▶ PASSAGE
%%

The mental edge of elite athletes

Sanjay Soekhoe
A professional strength and conditioning coach, boxing coach, videographer. He is one of the few Westside Barbell certified coaches in the world and the first in the Netherlands.
He also writes for the international publication World of Martial Arts.


“Boxing is 75% mental and emotional, 25% is physical.”
– Cus D’Amato


In 1994, George Foreman became the oldest heavyweight champion in the world in boxing at 45 years old. He knocked out the 26-year old and undefeated Michael Moorer. How does an athlete manage to win when all the odds are against him? There are a lot of instances where athletes overcome difficulties and defy the odds in order to achieve success. There are several elements that come into play when overcoming the odds, one of the key elements is mentality. What shapes this highly sought-after ingredient and why is it so important? Do elite athletes and amateur athletes differ in the way they approach a sport mentally? What exactly is the mentality of a champion?

Certainly, mentality as a scholarly phenomenon is not a well-researched subject. There are thousands of sources that claim to address the mentality. Still, they usually end up covering only a facet of a complex notion, with attempts to describe elements of psyche, emotions, reactions, and aspirations. Not to say that this article provides a comprehensive explanation of what mentality is; it is an introductory stage on my path as a researcher and strength and conditioning coach to broaden my knowledge on the topic. The mentality is an inseparable core of high-performance sports in general and particularly in strength and conditioning.

According to EUASU Academician Oleg Maltsev, mentality (mindset) is “…the consequence of a person’s struggle with life, which is an inalienable element that could be an obstacle and change a person in a way s/he is not even aware of. In the modern era, the mentality is the main obstacle en route to dealing with tasks and shaping one’s future.” With this in mind, this paper looks into sports mentality, illustrating it with real-life situations.

%%

(Dataset items)
%%

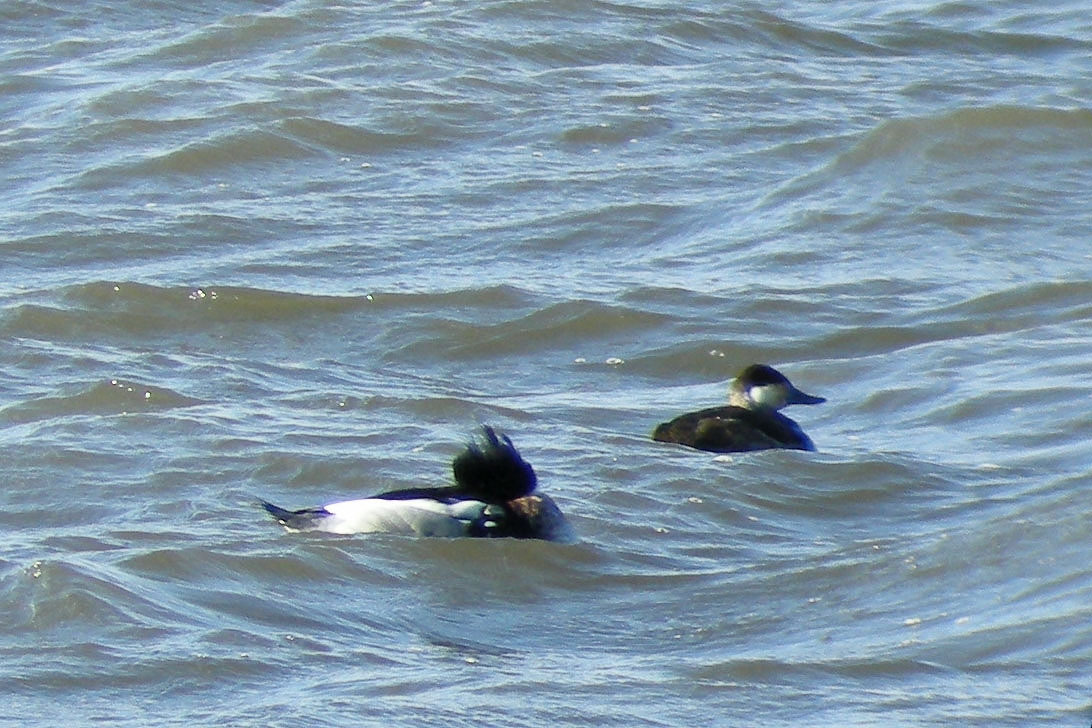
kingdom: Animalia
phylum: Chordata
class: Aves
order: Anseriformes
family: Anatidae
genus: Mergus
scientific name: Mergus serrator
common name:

%%

▶ WHAT TO DO
Carry on the passage on the mentality of elite athletes, picking up after its final sentence.

▶ RESPONSE FOR THIS EXERCISE
On April 12, 2012, the Los Angeles Lakers were in their 80th game of the season. Kobe Bryant, one of the best basketball players of all time, made a lateral move to move past Harrison Barnes. In a split second Kobe floundered to the floor and held his ankle. The referee whistles for a foul and Bryant is allowed to take two free throws. He limps to the free-throw line and scores two free throws. Kobe limps away to the locker room after he scored the points. He underwent an MRI after the game, which revealed a ruptured left Achilles. How does an athlete rupture his Achilles tendon, walk up to the free-throw line, make the shots, and continue to walk off to the locker room seemingly unshattered.

Next to being physically fit and having the skills for your sport, there is one more element that plays a huge role in sports performance. That is mentality. Mentality is the psychological make-up of a person. It is made up of one’s attitudes, beliefs, philosophy, outlook on the world, and mindset. This includes the ability to handle stress and setbacks. The things an athlete focuses on, staying relaxed under pressure, having total confidence in himself, having a clear goal, what he wants to sacrifice, creating an optimal environment, facing challenges consistently and other things like that.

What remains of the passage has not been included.